Kletterrosen Stecklinge
Die Vermehrung über Stecklingen ist bei Kletterrosen vielversprechend

Kletterrosen am besten vegetativ vermehren

Sie - oder Ihr Nachbar / eine Freundin oder sonst ein bekannter Mensch - haben eine besonders schön blühende und wüchsige Kletterrose im Garten, die Sie gern vermehren möchten? Nur zu - das ist gar nicht so schwierig wie vielleicht befürchtet!

Kletterrosen durch Stecklinge vermehren

Am einfachsten lassen sich Kletterrosen durch Stecklinge vermehren, die direkt nach der Blüte geschnitten werden. Der beste Zeitpunkt für das Schneiden der Stecklinge ist dabei der August, wenn es noch warm und sonnig ist. Die Triebe sind so spät im Sommer schon gut ausgereift, so dass die Chance für eine Bewurzelung umso besser ist.

  • Wählen Sie mehrere, etwa 15 bis 20 cm lange, gerade abgeblühte Triebe.
  • Jeder Trieb sollte etwa fünf bis sechs Augen aufweisen.
  • Schneiden Sie diese mit einer scharfen, desinfizierten Rosenschere von der Mutterpflanze.
  • Die Schnittfläche sollte leicht schräg gehalten werden.
  • Entfernen Sie alle Blätter bis auf die obersten beiden.
  • Tauchen Sie die Schnittfläche in ein Bewurzelungssubstrat.
  • Pflanzen Sie den Steckling nun in einen mindestens 30 Zentimeter tiefen Topf mit sandiger Anzuchterde.
  • Jeder Steckling sollte seinen eigenen Pflanztopf erhalten – Rosen mögen keine Konkurrenz.
  • Gießen Sie den frisch gepflanzten Steckling gut an.
  • Stülpen Sie eine abgeschnittene PET-Flasche oder ein Weckglas über den Steckling.
  • Dies dient als Mini-Gewächshaus und soll für ein warm-feuchtes Klima sorgen.

Die erfolgreich bewurzelten Rosenstecklinge können im Mai des Folgejahres an ihren endgültigen Standort gepflanzt werden.

Erfolgsquote liegt bei etwa 30 Prozent

Schneiden Sie gleich mehrere Stecklinge, auch wenn Sie nur ein oder zwei Pflanzen ziehen wollen.
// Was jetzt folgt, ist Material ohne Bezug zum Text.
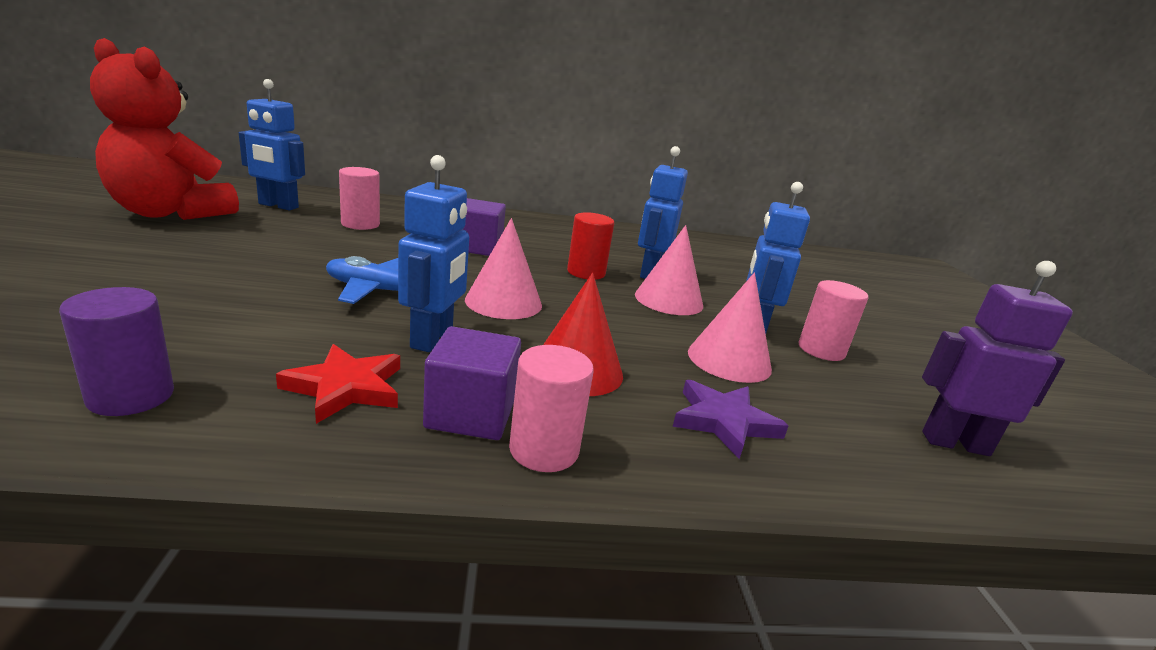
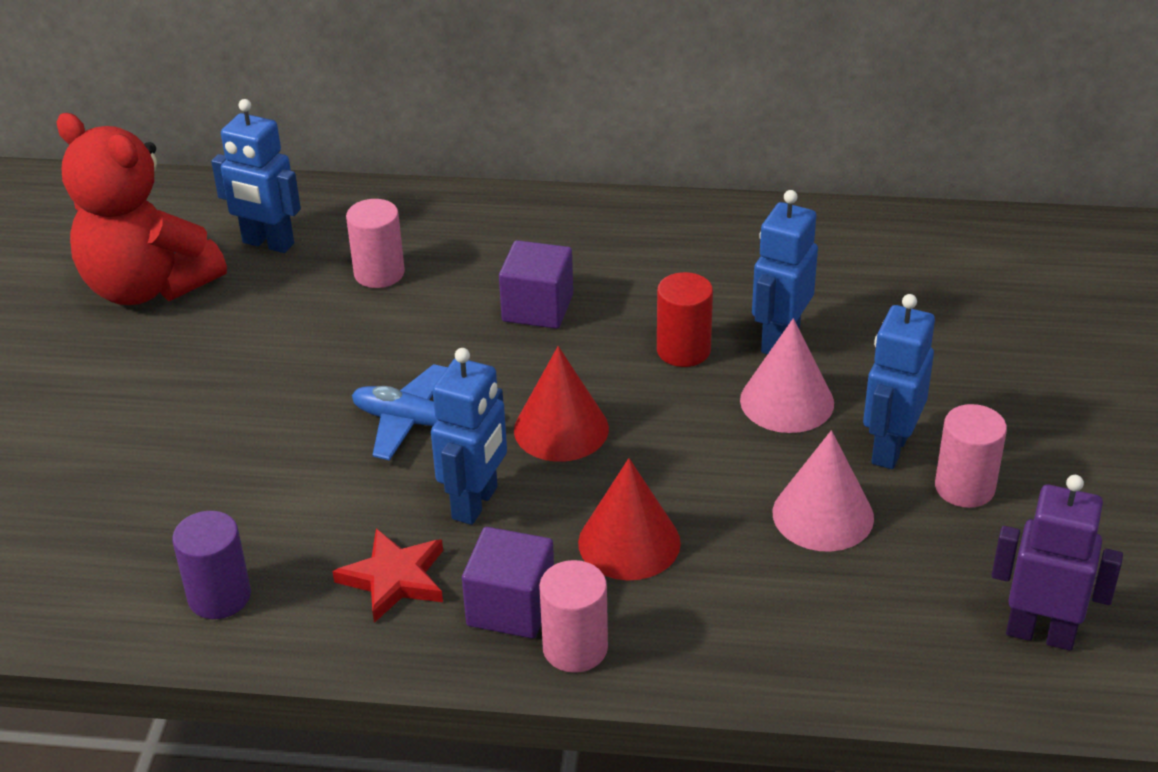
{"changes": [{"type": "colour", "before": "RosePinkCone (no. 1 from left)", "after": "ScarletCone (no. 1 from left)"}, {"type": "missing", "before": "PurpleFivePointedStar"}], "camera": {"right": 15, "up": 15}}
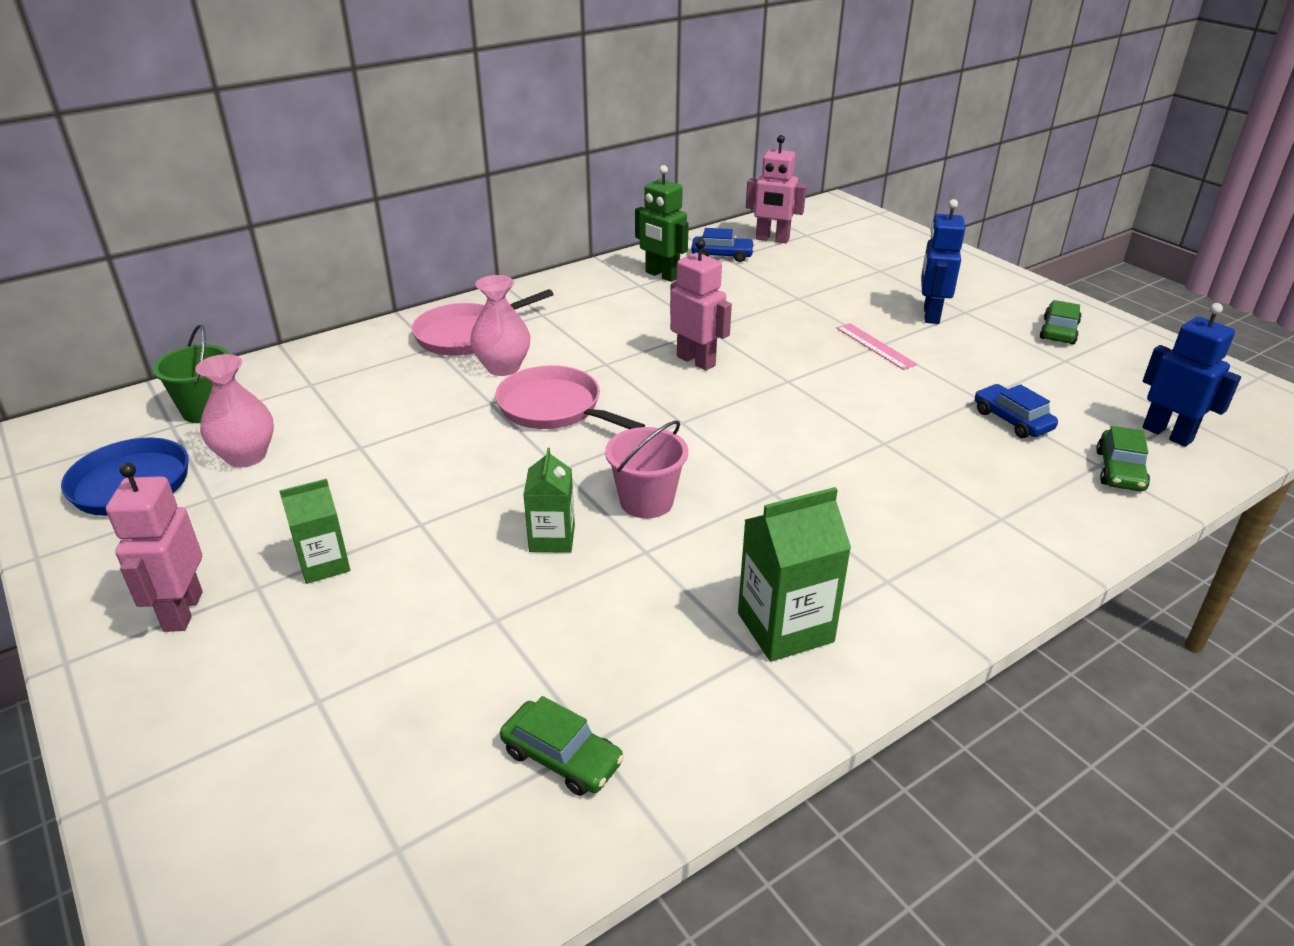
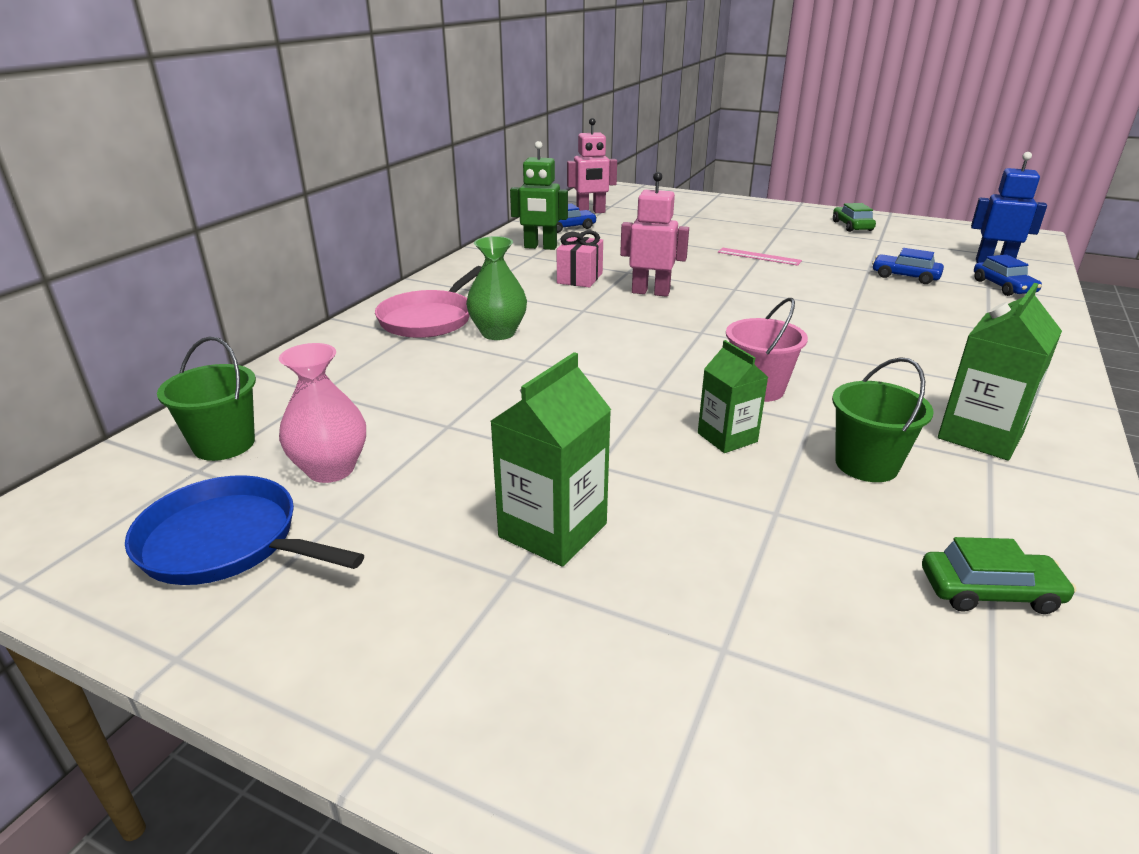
{"changes": [{"type": "colour", "before": "RosePinkVase (no. 2 from left)", "after": "LeafGreenVase"}, {"type": "size", "before": "LeafGreenMilkCarton (no. 1 from left)", "scale": 1.54}, {"type": "appeared", "after": "RosePinkPresent"}, {"type": "appeared", "after": "LeafGreenPail (no. 2 from left)"}, {"type": "colour", "before": "LeafGreenCar (no. 3 from left)", "after": "RoyalBlueCar (no. 3 from left)"}, {"type": "missing", "before": "RosePinkToyRobot (no. 1 from left)"}, {"type": "missing", "before": "RosePinkFryingPan (no. 2 from left)"}, {"type": "missing", "before": "RoyalBlueToyRobot (no. 1 from left)"}], "camera": {"right": -30, "up": -5}}
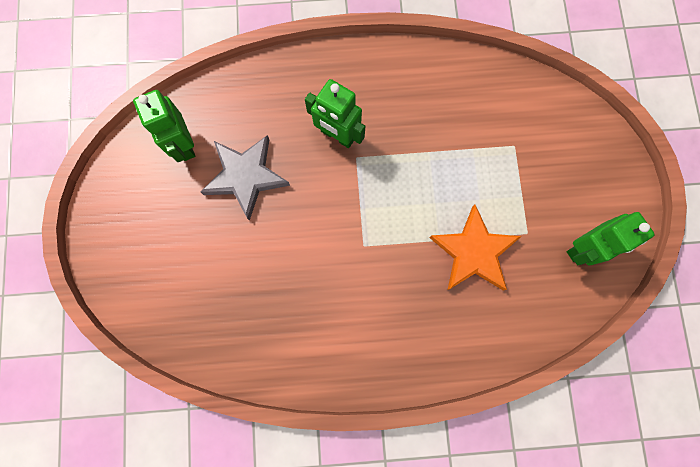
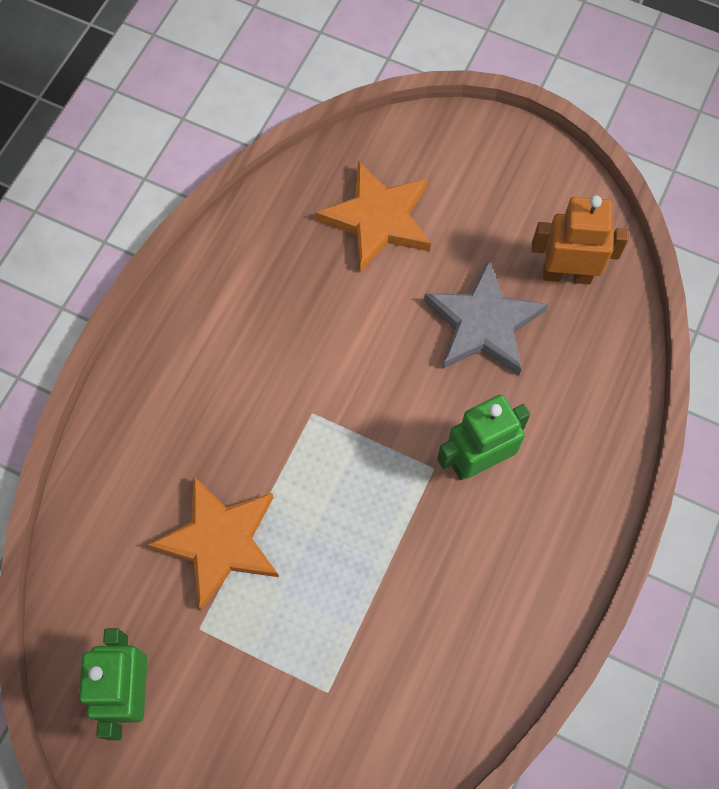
{"changes": [{"type": "appeared", "after": "OrangeFivePointedStar (no. 2 from left)"}, {"type": "colour", "before": "LeafGreenToyRobot (no. 1 from left)", "after": "OrangeToyRobot"}], "camera": {"right": 120, "up": -10}}
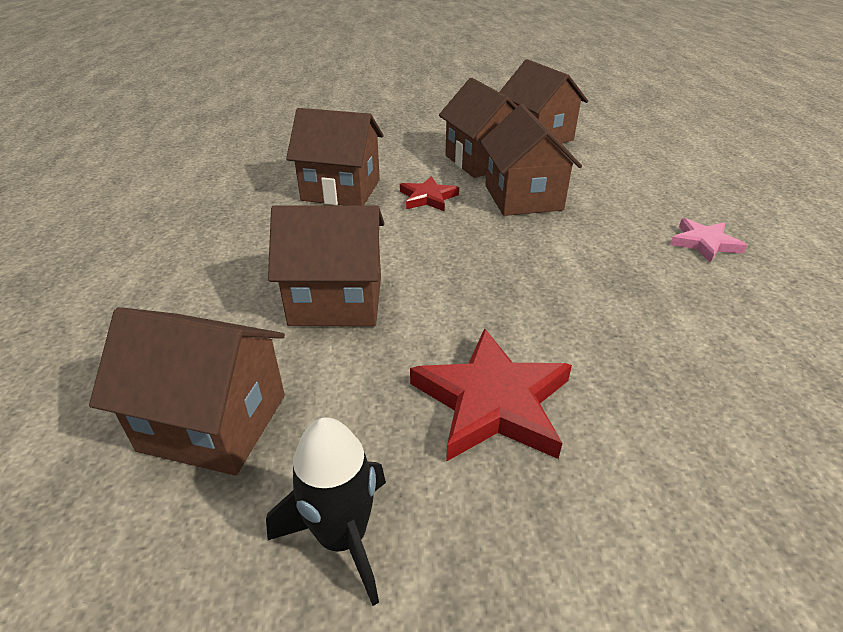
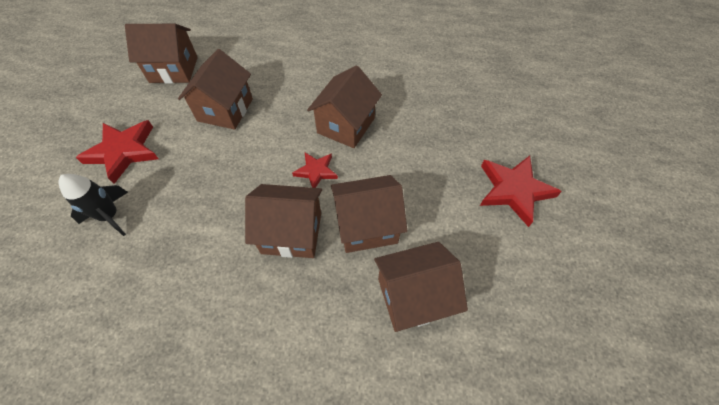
{"changes": [{"type": "relocated", "before": "JetBlackRocket"}, {"type": "spun", "before": "BrownToyHouse (no. 1 from left)", "turn": 60}, {"type": "appeared", "after": "ScarletFivePointedStar (no. 3 from left)"}, {"type": "missing", "before": "RosePinkFivePointedStar"}], "camera": {"right": 105, "up": 20}}
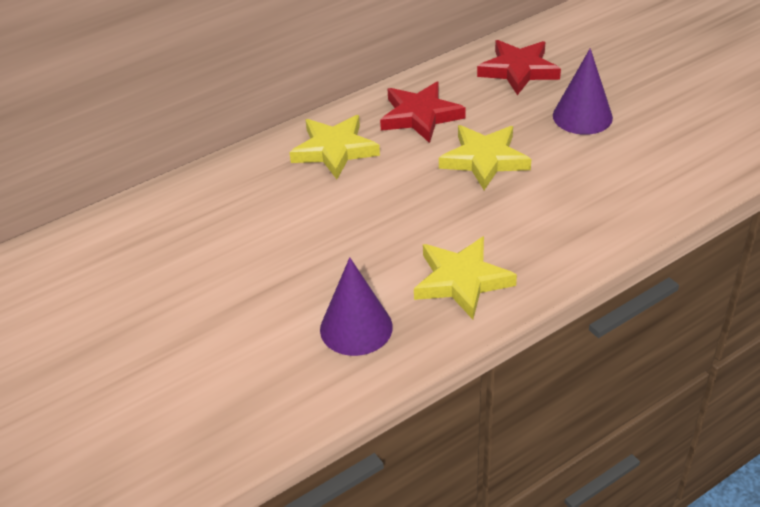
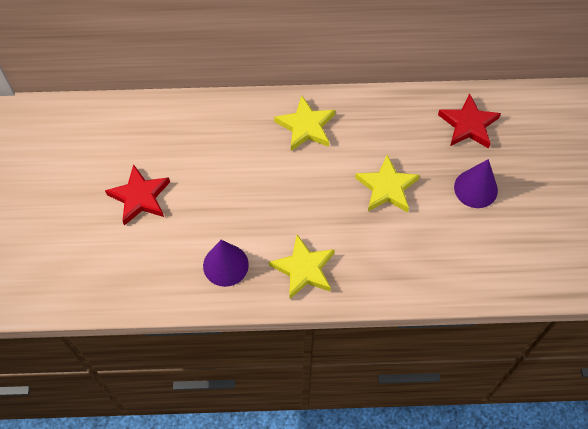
{"changes": [{"type": "relocated", "before": "ScarletFivePointedStar (no. 1 from left)"}], "camera": {"right": 30, "up": 20}}
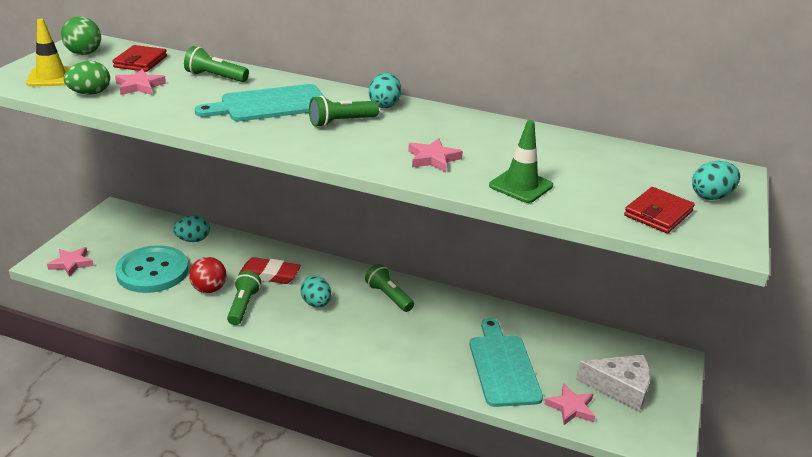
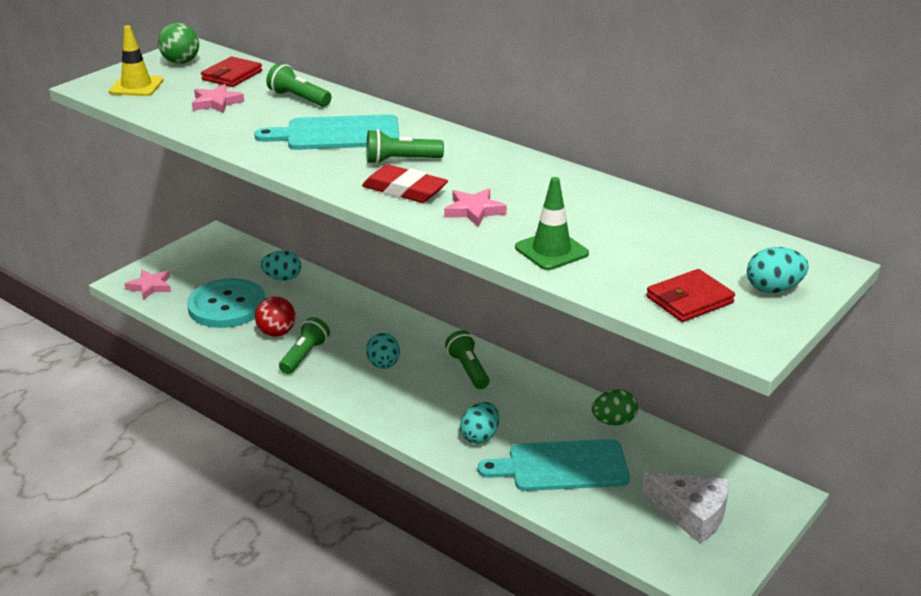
{"changes": [{"type": "relocated", "before": "ScarletPencilEraser"}, {"type": "relocated", "before": "AquaEggShape (no. 3 from left)"}, {"type": "spun", "before": "AquaChoppingBoard (no. 2 from left)", "turn": -105}, {"type": "relocated", "before": "LeafGreenEggShape"}, {"type": "missing", "before": "RosePinkFivePointedStar (no. 4 from left)"}], "camera": {"right": 20, "up": 0}}
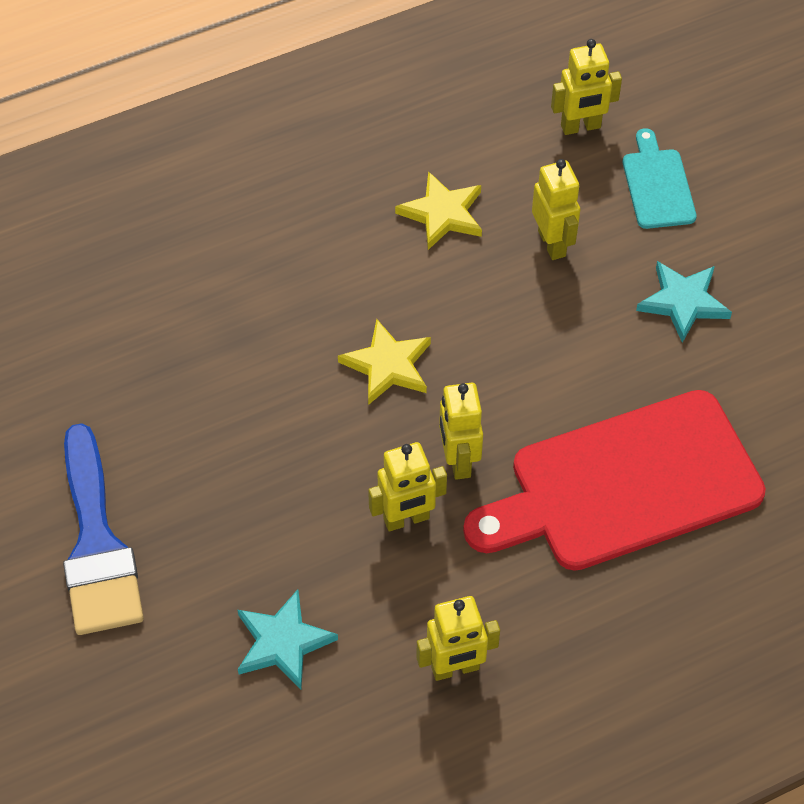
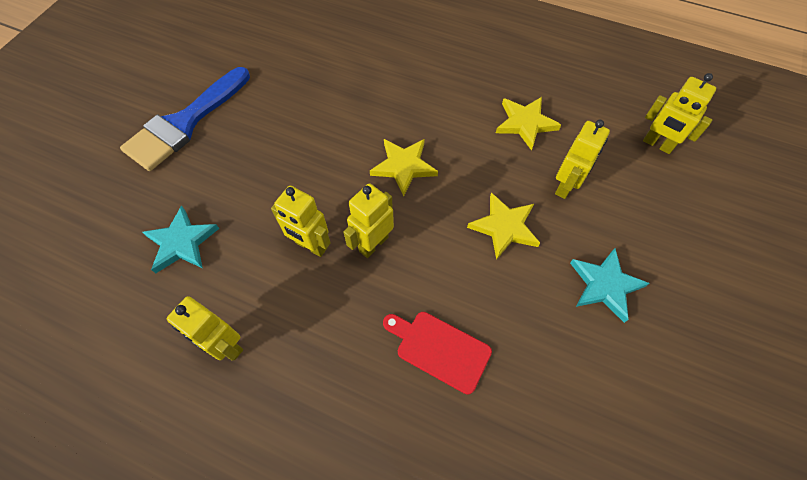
{"changes": [{"type": "size", "before": "ScarletChoppingBoard", "scale": 0.46}, {"type": "appeared", "after": "YellowFivePointedStar (no. 2 from left)"}, {"type": "missing", "before": "AquaChoppingBoard"}], "camera": {"right": 50, "up": 5}}
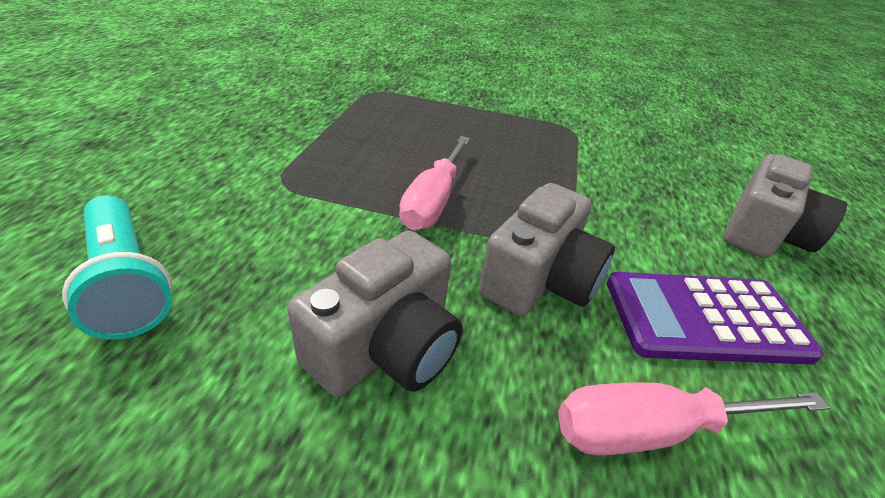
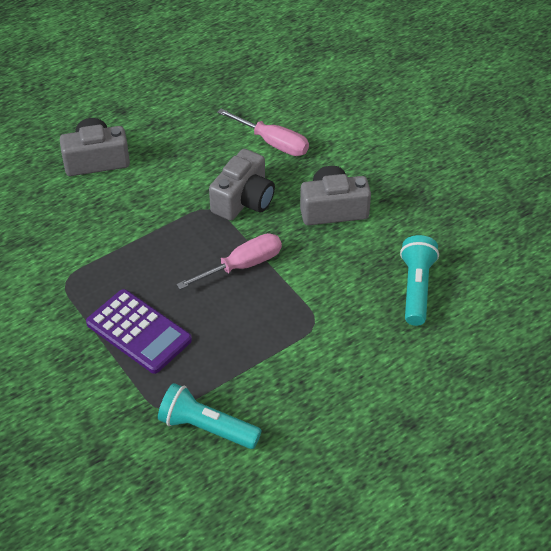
{"changes": [{"type": "relocated", "before": "PurpleCalculator"}, {"type": "appeared", "after": "AquaTorch (no. 1 from left)"}, {"type": "spun", "before": "AshGreyCompactCamera (no. 2 from left)", "turn": 135}], "camera": {"right": -135, "up": 10}}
Bei Kletterrosen liegt die Erfolgsquote bei der Stecklingsvermehrung bei etwa 30 Prozent, was bedeutet, dass von drei Ablegern sich lediglich einer bewurzelt.

Vermehrung mit Steckhölzern

Statt Stecklingen können Sie im späten Herbst oder Winter aber auch Steckhölzer schneiden. Dabei handelt es sich um ein gut verholztes Triebstück, von dem sämtliche Blätter entfernt werden. Diese etwa zwischen 20 und 30 Zentimeter langen Triebe werden, in feuchtem Sand gelagert, in einem kalten und frostfreien Raum überwintern und können ab März in ein Sand-Torf-Gemisch gepflanzt werden. Das bewurzelte Steckholz kann schließlich bereits im Herbst ausgepflanzt werden.

Tipps

Die Erfolgsquote bei der Bewurzelung soll sich erhöhen, wenn der Steckling in eine Kartoffel (die ebenfalls mit eingepflanzt wird) gesteckt wird.